Dataset entries
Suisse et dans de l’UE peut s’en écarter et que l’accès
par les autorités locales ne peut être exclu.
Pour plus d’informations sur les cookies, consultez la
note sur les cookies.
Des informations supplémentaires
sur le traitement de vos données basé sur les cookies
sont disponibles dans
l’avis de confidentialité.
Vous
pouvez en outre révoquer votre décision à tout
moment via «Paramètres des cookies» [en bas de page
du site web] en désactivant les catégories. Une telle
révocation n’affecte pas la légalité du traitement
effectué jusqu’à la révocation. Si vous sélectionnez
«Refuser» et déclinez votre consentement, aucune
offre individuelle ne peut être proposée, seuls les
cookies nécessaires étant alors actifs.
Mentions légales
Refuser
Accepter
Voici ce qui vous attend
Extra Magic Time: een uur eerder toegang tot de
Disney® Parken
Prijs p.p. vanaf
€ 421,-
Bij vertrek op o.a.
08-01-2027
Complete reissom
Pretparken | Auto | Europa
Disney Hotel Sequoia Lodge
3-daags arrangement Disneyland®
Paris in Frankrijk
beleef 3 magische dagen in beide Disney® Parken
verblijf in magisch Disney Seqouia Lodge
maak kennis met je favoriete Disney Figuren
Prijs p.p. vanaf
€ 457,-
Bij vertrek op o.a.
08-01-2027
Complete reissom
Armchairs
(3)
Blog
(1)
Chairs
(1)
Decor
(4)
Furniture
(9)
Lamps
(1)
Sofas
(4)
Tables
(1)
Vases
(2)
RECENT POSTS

--

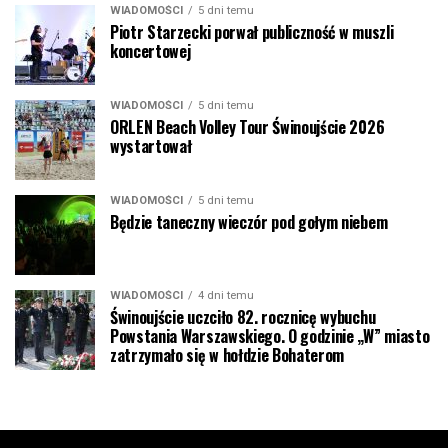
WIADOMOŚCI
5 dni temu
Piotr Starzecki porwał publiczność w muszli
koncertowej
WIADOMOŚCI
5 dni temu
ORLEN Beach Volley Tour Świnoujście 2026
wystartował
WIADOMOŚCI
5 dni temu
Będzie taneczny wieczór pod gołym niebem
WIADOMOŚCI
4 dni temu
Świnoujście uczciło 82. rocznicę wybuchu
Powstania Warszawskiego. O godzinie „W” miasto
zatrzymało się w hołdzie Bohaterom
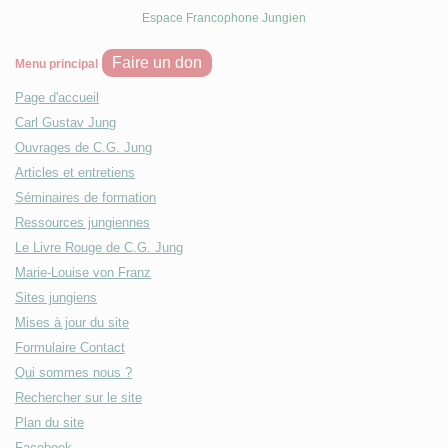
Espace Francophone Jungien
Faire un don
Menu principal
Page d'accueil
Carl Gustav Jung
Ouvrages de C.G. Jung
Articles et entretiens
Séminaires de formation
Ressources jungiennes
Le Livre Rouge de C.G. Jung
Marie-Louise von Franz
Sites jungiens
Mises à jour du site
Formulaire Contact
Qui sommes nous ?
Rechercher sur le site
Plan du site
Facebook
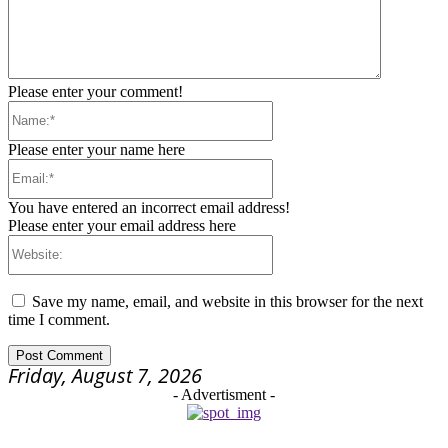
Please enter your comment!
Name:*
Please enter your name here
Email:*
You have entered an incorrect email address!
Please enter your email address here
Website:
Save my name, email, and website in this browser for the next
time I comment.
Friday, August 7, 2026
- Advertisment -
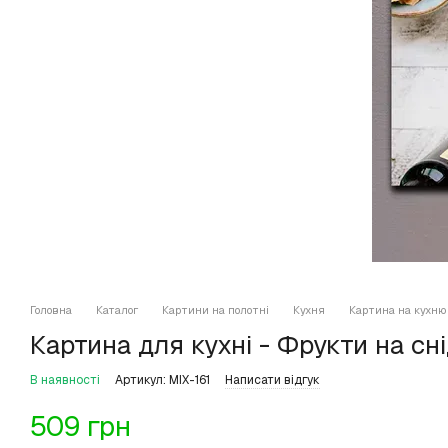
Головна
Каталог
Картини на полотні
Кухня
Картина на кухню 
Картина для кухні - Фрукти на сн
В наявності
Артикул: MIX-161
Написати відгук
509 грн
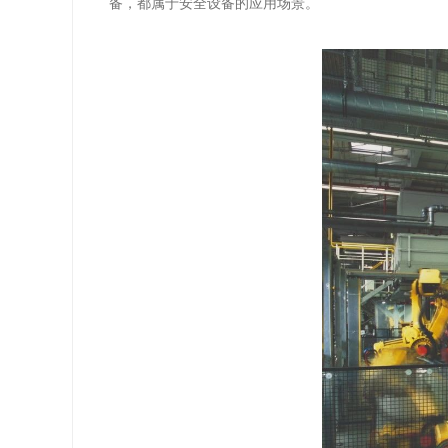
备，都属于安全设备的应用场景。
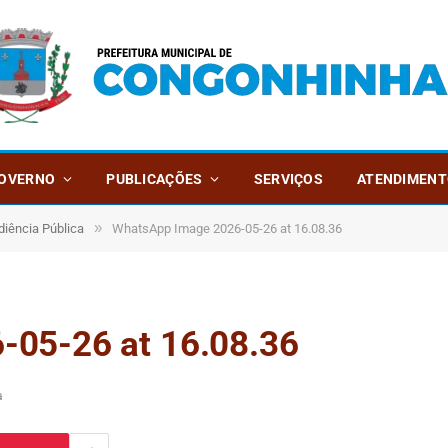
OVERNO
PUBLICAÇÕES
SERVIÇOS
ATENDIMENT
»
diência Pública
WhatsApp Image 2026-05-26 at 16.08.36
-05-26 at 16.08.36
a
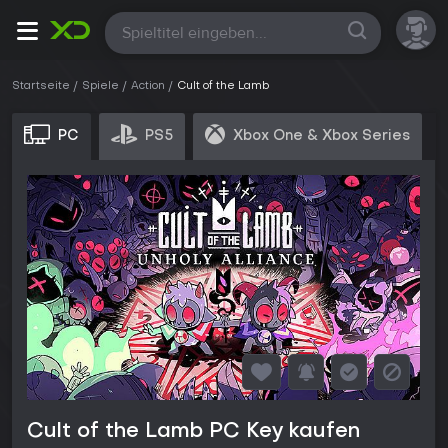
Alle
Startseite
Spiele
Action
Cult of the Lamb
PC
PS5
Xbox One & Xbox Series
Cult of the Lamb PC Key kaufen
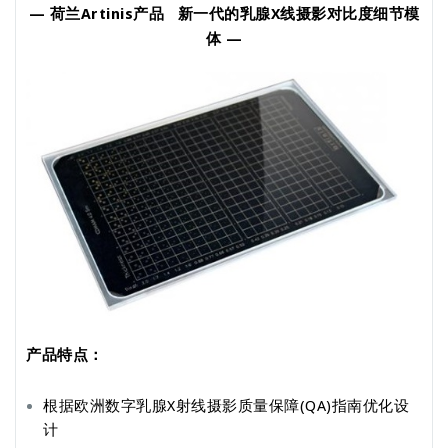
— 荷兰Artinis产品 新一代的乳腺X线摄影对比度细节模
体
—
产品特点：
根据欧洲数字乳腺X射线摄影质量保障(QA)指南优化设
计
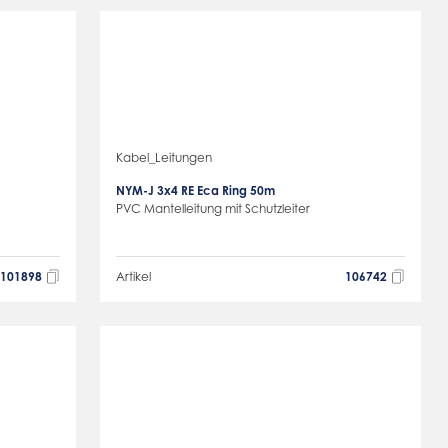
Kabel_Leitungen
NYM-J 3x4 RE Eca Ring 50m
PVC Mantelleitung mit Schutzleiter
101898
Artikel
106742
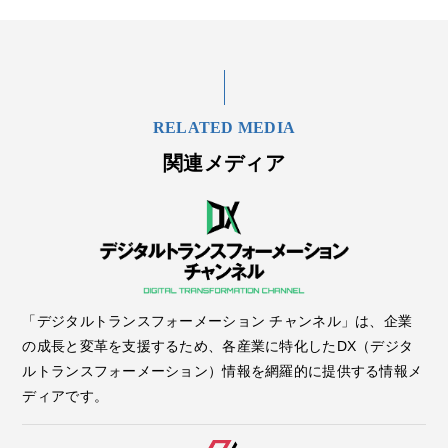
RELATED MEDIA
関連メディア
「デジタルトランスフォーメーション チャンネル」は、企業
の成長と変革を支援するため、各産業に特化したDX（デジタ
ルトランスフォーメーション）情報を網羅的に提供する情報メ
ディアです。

** How to complete this task **
Your task is to copy each line of the data above that holds "comment".

** Output for this task **
Please enter your comment!
time I comment.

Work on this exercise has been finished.